Cysteine dioxygenase (CDO) plays an essential role in sulfur metabolism by regulating homeostatic levels of cysteine. Human CDO contains a post-translationally generated Cys93–Tyr157 cross-linked cofactor. Here, we investigated this Cys–Tyr cross-linking by incorporating unnatural tyrosines in place of Tyr157 via a genetic method. The catalytically active variants were obtained with a thioether bond between Cys93 and the halogen-substituted Tyr157, and we determined the crystal structures of both wild-type and engineered CDO variants in the purely uncross-linked form and with a mature cofactor. Along with mass spectrometry and ¹⁹F NMR, these data indicated that the enzyme could catalyze oxidative C–F or C–Cl bond cleavage, resulting in a substantial conformational change of both Cys93 and Tyr157 during cofactor assembly. These findings provide insights into the mechanism of Cys–Tyr cofactor biogenesis and may aid the development of bioinspired aromatic carbon–halogen bond activation.

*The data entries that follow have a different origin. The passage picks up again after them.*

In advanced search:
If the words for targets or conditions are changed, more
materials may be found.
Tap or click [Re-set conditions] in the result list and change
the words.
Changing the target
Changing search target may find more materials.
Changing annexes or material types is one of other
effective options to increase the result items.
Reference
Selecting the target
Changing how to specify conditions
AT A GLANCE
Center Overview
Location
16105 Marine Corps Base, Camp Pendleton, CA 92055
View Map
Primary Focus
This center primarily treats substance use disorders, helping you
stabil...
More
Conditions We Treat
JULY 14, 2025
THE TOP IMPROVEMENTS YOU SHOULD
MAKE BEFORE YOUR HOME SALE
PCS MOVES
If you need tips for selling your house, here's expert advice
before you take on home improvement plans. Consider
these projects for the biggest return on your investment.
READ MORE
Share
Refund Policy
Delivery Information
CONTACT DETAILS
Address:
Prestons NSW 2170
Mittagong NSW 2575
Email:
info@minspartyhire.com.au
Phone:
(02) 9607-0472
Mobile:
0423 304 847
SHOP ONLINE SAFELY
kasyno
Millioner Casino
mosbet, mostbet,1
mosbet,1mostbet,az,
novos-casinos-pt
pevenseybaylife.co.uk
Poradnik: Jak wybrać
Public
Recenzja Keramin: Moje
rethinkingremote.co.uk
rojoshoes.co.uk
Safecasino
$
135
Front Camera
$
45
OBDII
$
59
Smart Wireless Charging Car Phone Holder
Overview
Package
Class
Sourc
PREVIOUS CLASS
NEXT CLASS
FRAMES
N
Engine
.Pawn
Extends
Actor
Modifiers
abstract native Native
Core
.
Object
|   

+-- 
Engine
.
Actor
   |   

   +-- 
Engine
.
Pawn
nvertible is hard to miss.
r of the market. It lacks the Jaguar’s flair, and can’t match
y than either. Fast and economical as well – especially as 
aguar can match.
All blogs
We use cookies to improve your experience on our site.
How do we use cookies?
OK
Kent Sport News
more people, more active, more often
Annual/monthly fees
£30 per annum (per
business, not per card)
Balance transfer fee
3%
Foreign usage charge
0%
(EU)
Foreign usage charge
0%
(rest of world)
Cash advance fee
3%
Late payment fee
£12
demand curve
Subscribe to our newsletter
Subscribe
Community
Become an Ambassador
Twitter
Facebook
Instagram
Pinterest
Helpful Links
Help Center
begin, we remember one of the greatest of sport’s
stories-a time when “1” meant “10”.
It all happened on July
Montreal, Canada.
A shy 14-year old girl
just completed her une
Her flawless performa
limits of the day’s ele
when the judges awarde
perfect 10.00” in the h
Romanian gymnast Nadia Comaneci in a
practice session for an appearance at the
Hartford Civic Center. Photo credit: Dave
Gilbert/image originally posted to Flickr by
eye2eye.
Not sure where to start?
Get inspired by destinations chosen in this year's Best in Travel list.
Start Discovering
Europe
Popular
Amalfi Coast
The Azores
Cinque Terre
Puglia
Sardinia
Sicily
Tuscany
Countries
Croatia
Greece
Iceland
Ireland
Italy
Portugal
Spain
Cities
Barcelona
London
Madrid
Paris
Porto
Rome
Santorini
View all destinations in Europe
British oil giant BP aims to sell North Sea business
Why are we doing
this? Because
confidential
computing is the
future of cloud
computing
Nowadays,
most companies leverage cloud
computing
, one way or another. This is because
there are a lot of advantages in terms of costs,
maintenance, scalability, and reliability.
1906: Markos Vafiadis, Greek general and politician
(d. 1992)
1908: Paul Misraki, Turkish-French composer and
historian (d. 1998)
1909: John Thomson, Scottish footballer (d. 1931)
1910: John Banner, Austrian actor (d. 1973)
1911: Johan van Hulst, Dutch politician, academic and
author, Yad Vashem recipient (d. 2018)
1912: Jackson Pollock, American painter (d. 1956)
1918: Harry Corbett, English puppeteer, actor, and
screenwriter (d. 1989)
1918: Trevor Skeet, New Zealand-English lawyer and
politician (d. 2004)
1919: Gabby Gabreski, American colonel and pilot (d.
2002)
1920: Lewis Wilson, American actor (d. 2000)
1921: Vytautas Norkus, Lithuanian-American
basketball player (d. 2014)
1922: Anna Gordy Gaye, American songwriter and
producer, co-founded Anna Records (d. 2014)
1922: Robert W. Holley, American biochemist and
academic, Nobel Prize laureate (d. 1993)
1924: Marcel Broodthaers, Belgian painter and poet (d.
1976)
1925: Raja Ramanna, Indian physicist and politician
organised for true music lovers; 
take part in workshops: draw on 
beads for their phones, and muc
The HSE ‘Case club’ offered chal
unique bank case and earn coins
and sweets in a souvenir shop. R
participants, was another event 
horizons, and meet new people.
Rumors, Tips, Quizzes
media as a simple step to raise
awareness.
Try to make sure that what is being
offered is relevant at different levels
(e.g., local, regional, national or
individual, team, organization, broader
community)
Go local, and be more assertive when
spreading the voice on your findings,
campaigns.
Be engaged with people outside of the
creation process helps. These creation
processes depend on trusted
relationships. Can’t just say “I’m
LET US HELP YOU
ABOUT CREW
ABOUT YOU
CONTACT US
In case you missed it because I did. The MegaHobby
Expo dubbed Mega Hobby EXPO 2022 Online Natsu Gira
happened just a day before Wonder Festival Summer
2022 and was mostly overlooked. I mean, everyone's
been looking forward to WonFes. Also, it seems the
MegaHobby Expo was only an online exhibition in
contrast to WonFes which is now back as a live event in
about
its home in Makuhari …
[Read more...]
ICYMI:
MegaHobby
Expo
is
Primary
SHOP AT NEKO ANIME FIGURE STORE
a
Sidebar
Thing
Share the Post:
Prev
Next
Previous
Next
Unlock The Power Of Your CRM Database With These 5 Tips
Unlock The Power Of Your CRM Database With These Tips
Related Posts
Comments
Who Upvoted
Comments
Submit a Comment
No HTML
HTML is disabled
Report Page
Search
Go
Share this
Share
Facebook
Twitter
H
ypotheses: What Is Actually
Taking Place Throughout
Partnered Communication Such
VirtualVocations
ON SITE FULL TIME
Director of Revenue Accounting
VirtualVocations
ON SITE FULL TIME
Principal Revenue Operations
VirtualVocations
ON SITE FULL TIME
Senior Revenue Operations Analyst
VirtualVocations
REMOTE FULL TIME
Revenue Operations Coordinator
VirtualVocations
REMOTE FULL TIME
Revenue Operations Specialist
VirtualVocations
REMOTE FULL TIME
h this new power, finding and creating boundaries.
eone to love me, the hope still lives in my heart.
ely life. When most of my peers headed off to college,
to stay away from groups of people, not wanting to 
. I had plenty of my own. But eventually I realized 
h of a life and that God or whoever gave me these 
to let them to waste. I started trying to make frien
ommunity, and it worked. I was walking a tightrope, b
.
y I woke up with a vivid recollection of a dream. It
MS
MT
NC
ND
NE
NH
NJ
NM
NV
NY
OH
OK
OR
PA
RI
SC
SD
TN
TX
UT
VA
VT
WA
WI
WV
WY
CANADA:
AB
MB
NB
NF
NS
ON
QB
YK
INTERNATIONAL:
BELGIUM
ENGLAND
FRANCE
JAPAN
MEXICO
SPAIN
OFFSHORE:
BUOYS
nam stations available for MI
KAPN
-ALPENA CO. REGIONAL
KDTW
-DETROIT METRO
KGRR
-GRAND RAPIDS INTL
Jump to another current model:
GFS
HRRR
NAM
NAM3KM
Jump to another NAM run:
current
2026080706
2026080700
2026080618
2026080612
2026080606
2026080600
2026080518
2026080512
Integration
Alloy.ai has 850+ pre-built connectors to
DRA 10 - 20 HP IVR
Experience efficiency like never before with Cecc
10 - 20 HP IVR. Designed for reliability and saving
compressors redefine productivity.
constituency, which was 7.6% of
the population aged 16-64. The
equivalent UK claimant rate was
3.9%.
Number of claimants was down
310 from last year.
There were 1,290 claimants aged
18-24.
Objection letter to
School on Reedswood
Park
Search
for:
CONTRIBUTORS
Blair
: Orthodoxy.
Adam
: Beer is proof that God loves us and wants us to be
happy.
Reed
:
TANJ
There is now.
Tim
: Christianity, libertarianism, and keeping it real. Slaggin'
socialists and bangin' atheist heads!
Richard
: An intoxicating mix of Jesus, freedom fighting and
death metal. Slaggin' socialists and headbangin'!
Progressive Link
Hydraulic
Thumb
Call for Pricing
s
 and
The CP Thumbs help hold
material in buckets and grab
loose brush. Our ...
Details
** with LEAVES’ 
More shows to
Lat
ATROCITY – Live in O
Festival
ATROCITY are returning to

半胱氨酸双加氧酶（CDO）通过调节半胱氨酸的体内平衡水平在硫代谢中起重要作用。人CDO包含翻译后产生的Cys93-Tyr157交联的辅因子。在这里，我们通过遗传方法通过掺入非天然酪氨酸代替Tyr157来研究这种Cys-Tyr交联。获得具有催化活性的变异体，其在Cys93和卤素取代的Tyr157之间具有硫醚键，并且我们确定了纯未交联形式和成熟辅因子的野生型和工程CDO变异体的晶体结构。连同质谱法和¹⁹F NMR，这些数据表明该酶可以催化氧化的CF或C-Cl键裂解，从而导致辅因子组装过程中Cys93和Tyr157的构象发生实质性变化。这些发现提供了对Cys-Tyr辅助因子生物发生机制的见解，并可能有助于生物启发的芳香族碳-卤素键激活的发展。